▶ Questions on the material
1. Answer these questions from the lesson ideas on the Fall into Sin.
(a) Instead of acting out the Fall into Sin itself, what should the students act out?
(b) In the Christmas play, what was Eve holding as she and Adam left the garden, and what did it represent?
(c) At the end of the play, where did Eve place the apple?
2. Pick up the lesson ideas on the Fall into Sin after their last sentence and keep writing.

▶ Excerpt
Instead of acting out the Fall into Sin, have the students act out the reactions of various groups TO the fall into sin.  For instance:

  • Animals--now they too will die; be killed for food and clothing
  • Angels
  • Devil and fallen angels
  • God



Last edited by Lesson Forma-teer

Adam and Eve in the Garden


We did a Christmas play that started with the story of Adam and Eve in the garden, and them leaving with Eve holding the apple (to represent the sin). We had a short scene with Cain and Abel fighting and Eve crying, still holding the apple. A narrator explained that people continued to sin, and we also included a prophecy about the Messiah coming, as God's way to deal with it.  Then we acted out the Christmas story, and at the end, Adam and Eve came in and Eve placed the apple in the manger to signify that Jesus had come to finally take away the curse.

(Dataset entries)
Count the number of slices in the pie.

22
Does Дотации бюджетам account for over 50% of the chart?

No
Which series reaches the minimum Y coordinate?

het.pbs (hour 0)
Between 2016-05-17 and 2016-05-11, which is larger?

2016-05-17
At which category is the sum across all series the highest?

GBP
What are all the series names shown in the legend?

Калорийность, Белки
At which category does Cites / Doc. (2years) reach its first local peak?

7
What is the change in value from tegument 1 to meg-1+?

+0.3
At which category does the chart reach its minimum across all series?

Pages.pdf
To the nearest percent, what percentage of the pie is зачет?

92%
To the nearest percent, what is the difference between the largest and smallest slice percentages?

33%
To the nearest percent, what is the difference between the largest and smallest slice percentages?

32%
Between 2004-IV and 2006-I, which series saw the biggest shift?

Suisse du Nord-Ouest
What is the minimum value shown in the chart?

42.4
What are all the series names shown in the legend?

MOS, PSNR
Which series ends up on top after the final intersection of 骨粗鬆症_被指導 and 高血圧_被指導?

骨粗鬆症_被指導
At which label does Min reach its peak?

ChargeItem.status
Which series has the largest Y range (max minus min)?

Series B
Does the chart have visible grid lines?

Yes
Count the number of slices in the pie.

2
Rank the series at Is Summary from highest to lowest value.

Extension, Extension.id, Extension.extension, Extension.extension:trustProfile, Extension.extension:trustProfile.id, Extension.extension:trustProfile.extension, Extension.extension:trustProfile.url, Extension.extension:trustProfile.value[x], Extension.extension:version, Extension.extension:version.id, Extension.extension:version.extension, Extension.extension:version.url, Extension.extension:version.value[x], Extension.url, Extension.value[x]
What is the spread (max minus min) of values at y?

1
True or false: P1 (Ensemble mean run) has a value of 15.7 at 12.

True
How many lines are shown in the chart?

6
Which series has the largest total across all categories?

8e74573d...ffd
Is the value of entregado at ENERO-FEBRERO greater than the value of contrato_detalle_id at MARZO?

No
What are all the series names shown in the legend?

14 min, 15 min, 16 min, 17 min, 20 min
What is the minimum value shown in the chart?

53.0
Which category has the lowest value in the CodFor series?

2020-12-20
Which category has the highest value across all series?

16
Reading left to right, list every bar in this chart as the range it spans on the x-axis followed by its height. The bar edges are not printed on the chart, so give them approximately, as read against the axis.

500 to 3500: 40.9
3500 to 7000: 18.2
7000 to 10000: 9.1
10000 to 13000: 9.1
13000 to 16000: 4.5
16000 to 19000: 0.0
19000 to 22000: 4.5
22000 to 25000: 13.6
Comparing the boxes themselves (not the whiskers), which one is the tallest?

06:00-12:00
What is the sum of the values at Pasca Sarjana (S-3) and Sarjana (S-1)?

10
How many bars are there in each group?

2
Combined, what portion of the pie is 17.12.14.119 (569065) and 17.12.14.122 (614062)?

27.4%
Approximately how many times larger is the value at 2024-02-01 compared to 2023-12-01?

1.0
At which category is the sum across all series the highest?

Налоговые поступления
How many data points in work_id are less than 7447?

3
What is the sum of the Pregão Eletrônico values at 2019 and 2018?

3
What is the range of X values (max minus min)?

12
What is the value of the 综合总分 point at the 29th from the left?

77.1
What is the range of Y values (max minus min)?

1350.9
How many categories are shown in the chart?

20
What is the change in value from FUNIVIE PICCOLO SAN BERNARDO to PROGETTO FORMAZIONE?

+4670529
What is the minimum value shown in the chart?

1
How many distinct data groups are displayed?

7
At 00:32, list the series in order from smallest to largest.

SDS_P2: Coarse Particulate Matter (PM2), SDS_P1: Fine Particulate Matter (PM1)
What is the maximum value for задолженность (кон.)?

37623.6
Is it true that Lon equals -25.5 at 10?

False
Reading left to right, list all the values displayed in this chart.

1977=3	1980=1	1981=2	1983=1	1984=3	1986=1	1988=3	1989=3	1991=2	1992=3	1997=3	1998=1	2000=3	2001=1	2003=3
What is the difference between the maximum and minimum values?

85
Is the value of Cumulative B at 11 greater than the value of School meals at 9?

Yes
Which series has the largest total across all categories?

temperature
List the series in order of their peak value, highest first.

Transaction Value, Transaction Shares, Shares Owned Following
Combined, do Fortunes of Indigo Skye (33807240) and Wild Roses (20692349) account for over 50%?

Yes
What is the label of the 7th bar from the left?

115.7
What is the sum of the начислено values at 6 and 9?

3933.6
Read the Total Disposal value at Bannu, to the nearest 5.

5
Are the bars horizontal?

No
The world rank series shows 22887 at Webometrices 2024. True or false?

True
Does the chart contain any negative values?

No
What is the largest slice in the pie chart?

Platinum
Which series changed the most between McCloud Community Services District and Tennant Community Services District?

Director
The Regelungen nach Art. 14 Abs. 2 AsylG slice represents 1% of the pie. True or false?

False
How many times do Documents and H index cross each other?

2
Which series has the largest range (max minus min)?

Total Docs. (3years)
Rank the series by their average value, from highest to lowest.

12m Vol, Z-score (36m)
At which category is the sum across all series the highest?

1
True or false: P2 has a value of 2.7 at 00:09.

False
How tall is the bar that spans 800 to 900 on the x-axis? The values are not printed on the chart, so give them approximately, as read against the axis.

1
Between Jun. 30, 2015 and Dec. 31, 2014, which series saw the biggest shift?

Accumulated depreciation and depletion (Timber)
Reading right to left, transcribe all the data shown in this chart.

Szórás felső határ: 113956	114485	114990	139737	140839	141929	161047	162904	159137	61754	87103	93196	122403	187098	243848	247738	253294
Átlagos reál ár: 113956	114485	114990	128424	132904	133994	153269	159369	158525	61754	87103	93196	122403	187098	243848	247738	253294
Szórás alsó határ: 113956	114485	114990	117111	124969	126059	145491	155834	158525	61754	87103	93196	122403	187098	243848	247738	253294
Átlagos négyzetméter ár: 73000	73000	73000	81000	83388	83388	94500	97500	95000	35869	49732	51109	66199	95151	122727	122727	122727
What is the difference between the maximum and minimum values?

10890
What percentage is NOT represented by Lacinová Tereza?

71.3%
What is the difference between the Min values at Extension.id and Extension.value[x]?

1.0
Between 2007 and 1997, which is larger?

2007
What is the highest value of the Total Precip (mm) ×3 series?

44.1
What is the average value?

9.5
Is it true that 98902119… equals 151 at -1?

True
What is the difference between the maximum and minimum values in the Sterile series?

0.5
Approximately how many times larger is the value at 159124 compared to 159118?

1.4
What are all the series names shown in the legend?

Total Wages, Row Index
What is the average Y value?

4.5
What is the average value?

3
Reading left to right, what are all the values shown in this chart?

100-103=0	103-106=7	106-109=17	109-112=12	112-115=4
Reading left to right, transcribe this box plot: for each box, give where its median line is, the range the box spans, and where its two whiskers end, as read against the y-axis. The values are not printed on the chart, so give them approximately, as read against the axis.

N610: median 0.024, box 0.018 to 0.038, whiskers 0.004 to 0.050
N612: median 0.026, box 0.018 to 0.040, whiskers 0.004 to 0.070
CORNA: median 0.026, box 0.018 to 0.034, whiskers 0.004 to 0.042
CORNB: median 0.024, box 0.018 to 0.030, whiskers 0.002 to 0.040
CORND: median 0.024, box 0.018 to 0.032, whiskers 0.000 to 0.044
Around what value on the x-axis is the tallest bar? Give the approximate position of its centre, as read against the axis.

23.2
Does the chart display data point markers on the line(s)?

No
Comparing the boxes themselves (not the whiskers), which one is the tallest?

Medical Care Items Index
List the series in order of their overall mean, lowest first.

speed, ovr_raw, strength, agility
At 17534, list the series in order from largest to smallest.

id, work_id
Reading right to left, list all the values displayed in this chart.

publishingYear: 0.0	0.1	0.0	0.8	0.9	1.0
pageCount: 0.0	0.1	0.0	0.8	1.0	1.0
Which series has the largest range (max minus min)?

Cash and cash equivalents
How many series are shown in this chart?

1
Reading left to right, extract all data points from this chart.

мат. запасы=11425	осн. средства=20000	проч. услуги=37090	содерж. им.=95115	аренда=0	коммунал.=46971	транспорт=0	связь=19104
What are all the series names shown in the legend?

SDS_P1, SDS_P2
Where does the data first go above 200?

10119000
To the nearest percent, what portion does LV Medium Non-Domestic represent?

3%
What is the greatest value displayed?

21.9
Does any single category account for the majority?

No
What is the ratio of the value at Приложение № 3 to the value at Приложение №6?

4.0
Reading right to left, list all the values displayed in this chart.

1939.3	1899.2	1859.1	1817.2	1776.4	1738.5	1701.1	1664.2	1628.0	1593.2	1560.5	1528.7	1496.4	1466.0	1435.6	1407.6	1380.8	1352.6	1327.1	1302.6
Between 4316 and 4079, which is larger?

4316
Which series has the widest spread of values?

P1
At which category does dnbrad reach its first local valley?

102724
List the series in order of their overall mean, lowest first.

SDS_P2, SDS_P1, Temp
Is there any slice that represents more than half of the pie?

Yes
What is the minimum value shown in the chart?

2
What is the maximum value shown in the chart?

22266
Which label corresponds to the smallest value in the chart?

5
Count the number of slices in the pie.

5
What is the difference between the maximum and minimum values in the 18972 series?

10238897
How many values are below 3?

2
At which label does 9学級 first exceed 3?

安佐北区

▶ Responses to the exercise
1.
(a) The reactions of various groups to the fall into sin.
(b) An apple, which represented the sin.
(c) In the manger.

2.
Last edited by Lesson Forma-teer

I like Neil's idea of focussing on the latter portion of the story, particularly the constancy of God and the idea that the lying and blaming are the greater faults.  However, there are some other complexities to the story that I see as good talking points that I have never seen mentioned in a Sunday school lesson:

Was it "fair" of God to lie about the repercussions of eating the fruit (or was it a lie --death of innocence, etc.)  ?  Would the same choices have been made if God had been more straightforward?

Was the choice to eat the fruit really a sin?  Like Pandora's box, you can argue that God set Adam and Eve up for failure.  Adam and Eve did get knowledge out of the deal (and being cast out of the garden also gave them independence).  Is choosing a hard life with knowledge worse than an easy life and ignorance or innocence?  Even children have to make choices that are in grey areas (like when to "tell" on someone) that might have both positive and negative results. 

The nature of myth, what questions this story answered for its original hearers and the truth about the human condition and nature of God that we can still learn from today, regardless of whether or not you see this story as a myth or literal truth.

Was greater knowledge and independent thought/action in humans God's purpose all along?  Was the purpose of the prohibition simply to ensure that Adam and Eve were "ready" for that next step?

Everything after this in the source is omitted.